In the records below, some lines contain the word "where". Copy each of them.

━━━ DATA SUPPLIED

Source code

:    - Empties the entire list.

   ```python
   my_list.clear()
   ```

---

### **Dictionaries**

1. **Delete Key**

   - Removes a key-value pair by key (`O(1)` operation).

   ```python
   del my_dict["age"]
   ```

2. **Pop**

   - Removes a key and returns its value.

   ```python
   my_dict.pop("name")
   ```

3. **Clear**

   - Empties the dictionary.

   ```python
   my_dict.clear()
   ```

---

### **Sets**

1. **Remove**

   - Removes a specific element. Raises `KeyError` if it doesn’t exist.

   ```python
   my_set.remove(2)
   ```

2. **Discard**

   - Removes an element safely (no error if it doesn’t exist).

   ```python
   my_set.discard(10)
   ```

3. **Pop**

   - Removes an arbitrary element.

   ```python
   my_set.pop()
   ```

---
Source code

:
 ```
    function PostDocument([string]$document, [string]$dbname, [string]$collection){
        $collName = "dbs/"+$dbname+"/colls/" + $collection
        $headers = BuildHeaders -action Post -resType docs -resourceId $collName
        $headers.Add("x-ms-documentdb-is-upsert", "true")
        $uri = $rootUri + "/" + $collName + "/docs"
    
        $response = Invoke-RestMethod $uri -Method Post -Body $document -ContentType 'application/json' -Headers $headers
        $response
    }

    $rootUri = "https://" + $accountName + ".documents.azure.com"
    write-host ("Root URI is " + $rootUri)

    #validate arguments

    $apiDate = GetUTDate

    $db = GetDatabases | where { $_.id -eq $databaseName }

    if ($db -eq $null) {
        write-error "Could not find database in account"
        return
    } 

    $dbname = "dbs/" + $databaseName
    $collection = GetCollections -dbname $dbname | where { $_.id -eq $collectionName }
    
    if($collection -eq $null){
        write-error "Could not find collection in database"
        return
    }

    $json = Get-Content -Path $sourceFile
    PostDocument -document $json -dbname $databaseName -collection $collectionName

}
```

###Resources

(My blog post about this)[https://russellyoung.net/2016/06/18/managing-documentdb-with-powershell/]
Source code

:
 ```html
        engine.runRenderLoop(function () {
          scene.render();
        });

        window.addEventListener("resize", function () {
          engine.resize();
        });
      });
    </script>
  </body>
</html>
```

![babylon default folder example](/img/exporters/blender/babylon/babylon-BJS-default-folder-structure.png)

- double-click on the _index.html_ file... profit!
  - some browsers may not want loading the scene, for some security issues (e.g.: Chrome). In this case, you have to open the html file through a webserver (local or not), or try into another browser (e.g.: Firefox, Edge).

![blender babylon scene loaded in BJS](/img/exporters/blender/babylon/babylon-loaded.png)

━━━━━━

## TASK ANSWER
    $db = GetDatabases | where { $_.id -eq $databaseName }
    $collection = GetCollections -dbname $dbname | where { $_.id -eq $collectionName }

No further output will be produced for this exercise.